The U.S. and Russia have agreed to cease hostilities in Syria at midnight Friday in what many see as the best prospect for ending its five-year-old civil war that has left 250,000 people dead and forced 11 million to flee their homes.

"The good news is that Russia's recent agreement with the U.S. has resulted in access that previously, we as humanitarians, were not able to achieve," Cousin said in an interview with The Canadian Press.

The United States has accused Syrian President Bashar Assad of implementing a "surrender or starve" policy that it sees as a violation of the rules of war. The U.S. has also accused Russia of levelling airstrikes not at terrorists but at moderate opposition groups fighting Assad.

Cousin, who is in Ottawa for talks with the new Trudeau government, said she hopes the current Russia-U.S. deal leads to a long-term ceasefire that will end the misery for Syria's innocent civilians.

"We are hopeful that the ceasefire that's been negotiated will result in an opportunity for a longer term ceasefire that can begin the political discussions that are necessary to end what is a humanitarian crisis that is the direct result of failed political action."
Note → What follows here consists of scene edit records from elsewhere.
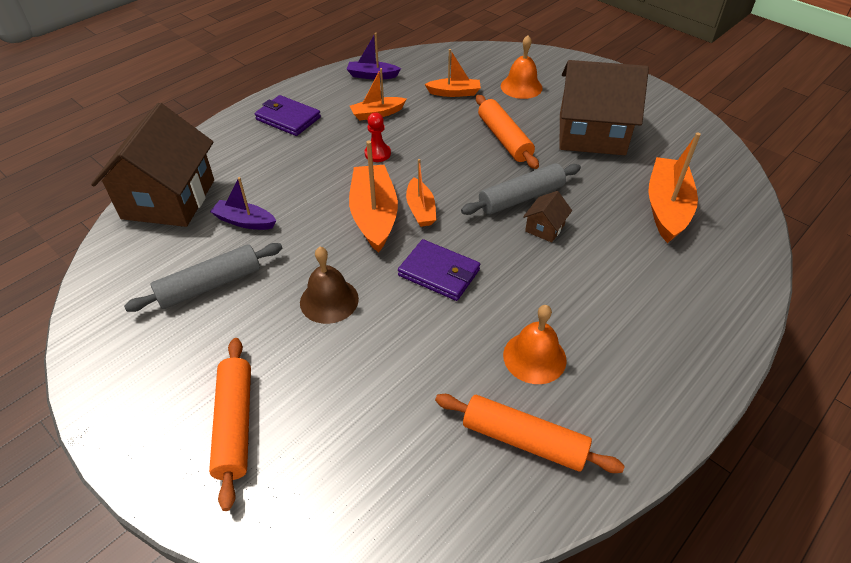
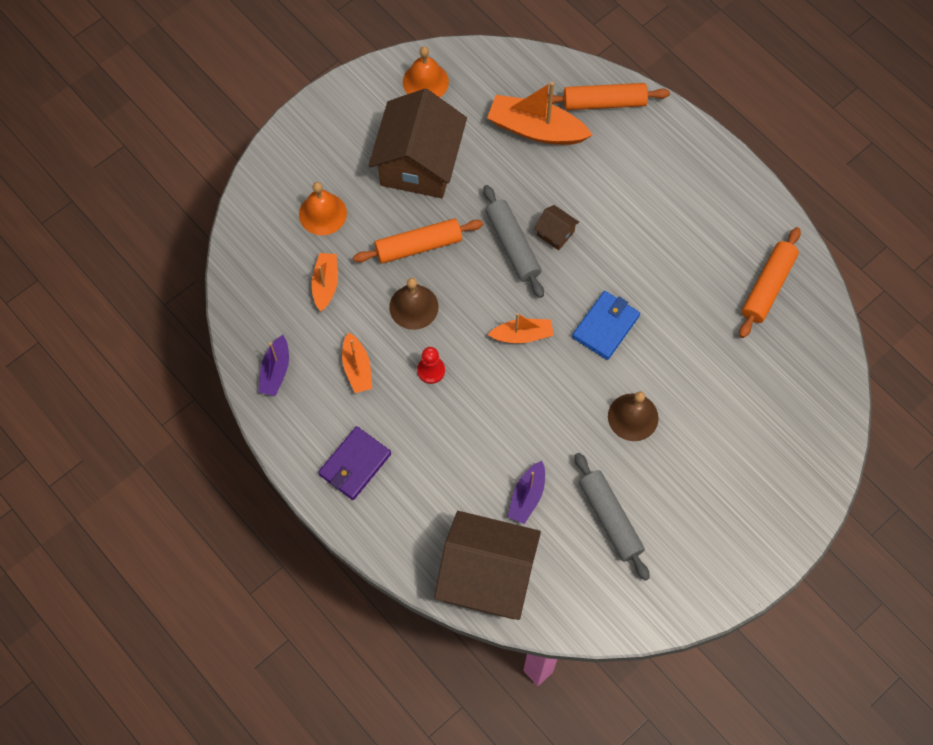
camera: 85 degrees left, 20 degrees up
orange rolling pin [209,338,251,511] -> orange rolling pin moved to [547,83,670,110]
orange boat [349,141,398,253] -> none
purple wallet [398,239,480,301] -> blue wallet [572,291,640,360]
orange bell [503,305,567,384] -> orange bell moved to [403,46,449,97]
none -> brown bell [389,278,439,330]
Cousin visited Syria in 2014 to see the devastation first-hand and gauge the ability of her agency's ability to reach starving people.

Images of starving Syrians have shocked the world, and while she wouldn't comment on Russia's past actions -- in support of Syria militarily over its skies and politically at the Security Council -- she said she appreciates what they are doing now.

She said Russia helped the WFP in Wednesday's air drop of 21 metric tons of aid over Deir el-Zour, which has been controlled by extremists from the Islamic State of Iraq and the Levant.

The WFP has also reached the besieged city of Modamiyeh twice in last 10 days, its first access since 2013, she said.

Cousin said Syria's deterioration leaves her sad, "but I don't have the luxury of becoming disillusioned."

The situation, she said, "is making her more strident and vocal about the effects of a failed political solution" by all parties.

"These are children, these are mothers, these are grandmothers who lived in a country that not only fed itself before this crisis, (but) was also the breadbasket for the neighbours (and) has now lost 35 years of development, where the children were some of the best educated in the Middle East."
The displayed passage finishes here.